» Task goal: Extract every line from the rows below that contains the string "Number". Case counts.

» Record set:
────────────────

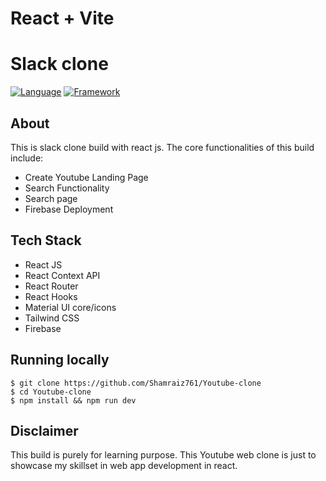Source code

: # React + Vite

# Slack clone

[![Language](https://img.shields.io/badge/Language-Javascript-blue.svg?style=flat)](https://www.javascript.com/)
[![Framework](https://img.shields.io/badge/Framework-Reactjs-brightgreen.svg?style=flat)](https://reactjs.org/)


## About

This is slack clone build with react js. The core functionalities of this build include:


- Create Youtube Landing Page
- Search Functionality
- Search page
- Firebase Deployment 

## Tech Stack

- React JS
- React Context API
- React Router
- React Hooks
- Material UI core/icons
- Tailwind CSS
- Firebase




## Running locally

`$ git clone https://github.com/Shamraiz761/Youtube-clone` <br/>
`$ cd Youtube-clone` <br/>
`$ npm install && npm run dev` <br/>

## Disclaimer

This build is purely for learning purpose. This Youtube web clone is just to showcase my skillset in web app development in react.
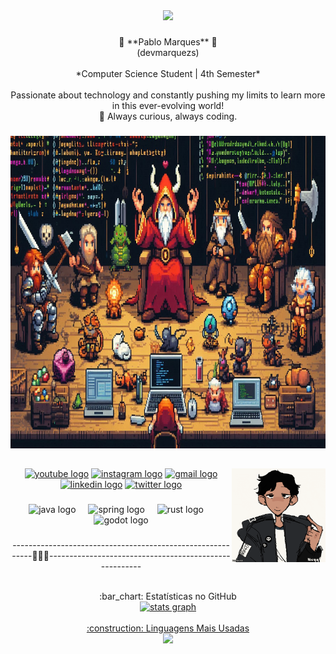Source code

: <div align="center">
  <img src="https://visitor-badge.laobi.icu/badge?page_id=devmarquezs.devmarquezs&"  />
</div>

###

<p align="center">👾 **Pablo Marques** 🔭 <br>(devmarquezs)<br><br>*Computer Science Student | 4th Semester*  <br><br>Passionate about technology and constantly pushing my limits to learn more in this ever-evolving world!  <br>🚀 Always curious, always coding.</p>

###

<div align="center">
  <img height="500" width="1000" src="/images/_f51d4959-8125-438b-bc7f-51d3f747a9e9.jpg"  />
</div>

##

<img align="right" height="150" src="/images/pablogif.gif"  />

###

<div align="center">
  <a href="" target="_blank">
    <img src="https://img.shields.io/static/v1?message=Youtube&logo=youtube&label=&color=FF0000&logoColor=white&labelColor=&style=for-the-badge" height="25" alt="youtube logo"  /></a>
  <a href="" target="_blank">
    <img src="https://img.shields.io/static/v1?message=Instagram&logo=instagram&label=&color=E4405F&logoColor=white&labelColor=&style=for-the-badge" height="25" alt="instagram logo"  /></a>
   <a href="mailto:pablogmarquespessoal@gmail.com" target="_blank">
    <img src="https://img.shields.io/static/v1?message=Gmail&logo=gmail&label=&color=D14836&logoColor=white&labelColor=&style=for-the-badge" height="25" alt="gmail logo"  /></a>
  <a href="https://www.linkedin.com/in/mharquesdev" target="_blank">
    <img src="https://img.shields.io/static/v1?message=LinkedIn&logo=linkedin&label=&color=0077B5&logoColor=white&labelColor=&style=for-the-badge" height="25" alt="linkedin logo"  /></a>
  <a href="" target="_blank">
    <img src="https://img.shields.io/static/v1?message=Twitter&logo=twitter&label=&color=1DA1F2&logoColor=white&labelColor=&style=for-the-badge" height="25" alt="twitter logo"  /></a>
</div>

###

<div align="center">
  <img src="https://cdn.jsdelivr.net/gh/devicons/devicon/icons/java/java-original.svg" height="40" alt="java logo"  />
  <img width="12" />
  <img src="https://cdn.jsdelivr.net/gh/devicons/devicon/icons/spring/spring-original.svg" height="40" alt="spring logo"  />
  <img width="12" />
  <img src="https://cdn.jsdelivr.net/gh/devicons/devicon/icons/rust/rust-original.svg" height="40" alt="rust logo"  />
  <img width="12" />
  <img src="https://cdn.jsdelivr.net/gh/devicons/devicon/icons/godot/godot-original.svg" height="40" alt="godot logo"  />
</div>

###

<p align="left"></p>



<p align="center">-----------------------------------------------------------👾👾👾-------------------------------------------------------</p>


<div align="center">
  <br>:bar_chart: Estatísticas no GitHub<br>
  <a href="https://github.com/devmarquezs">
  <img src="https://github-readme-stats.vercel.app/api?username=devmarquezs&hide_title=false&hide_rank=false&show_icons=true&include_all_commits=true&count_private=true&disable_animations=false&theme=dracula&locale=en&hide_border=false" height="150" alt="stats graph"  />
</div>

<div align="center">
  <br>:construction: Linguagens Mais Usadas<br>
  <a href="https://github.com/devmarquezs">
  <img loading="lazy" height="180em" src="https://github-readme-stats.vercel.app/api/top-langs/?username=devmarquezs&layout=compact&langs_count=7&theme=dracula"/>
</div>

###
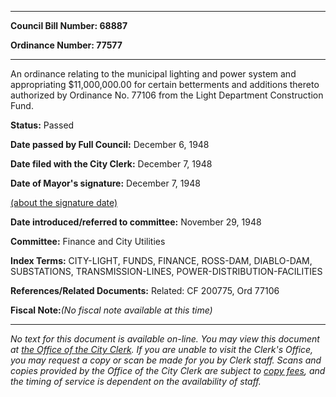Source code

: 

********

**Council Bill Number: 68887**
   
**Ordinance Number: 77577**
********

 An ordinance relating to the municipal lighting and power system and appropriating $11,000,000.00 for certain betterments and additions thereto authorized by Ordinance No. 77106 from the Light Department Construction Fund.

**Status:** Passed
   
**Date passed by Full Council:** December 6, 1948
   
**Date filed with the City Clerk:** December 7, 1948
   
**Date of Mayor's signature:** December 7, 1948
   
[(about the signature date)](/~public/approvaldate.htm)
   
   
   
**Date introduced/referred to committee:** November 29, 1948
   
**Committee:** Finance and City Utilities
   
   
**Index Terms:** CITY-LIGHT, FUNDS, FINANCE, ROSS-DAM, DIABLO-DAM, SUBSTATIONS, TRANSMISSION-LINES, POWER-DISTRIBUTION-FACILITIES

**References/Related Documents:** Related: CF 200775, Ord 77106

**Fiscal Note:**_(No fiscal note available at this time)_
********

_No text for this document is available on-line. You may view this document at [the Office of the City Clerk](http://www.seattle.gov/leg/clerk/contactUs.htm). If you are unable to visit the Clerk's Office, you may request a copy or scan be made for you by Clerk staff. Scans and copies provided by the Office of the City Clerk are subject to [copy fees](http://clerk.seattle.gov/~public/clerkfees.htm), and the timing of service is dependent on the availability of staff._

────────────────

» Written solution:
**Council Bill Number: 68887**
**Ordinance Number: 77577**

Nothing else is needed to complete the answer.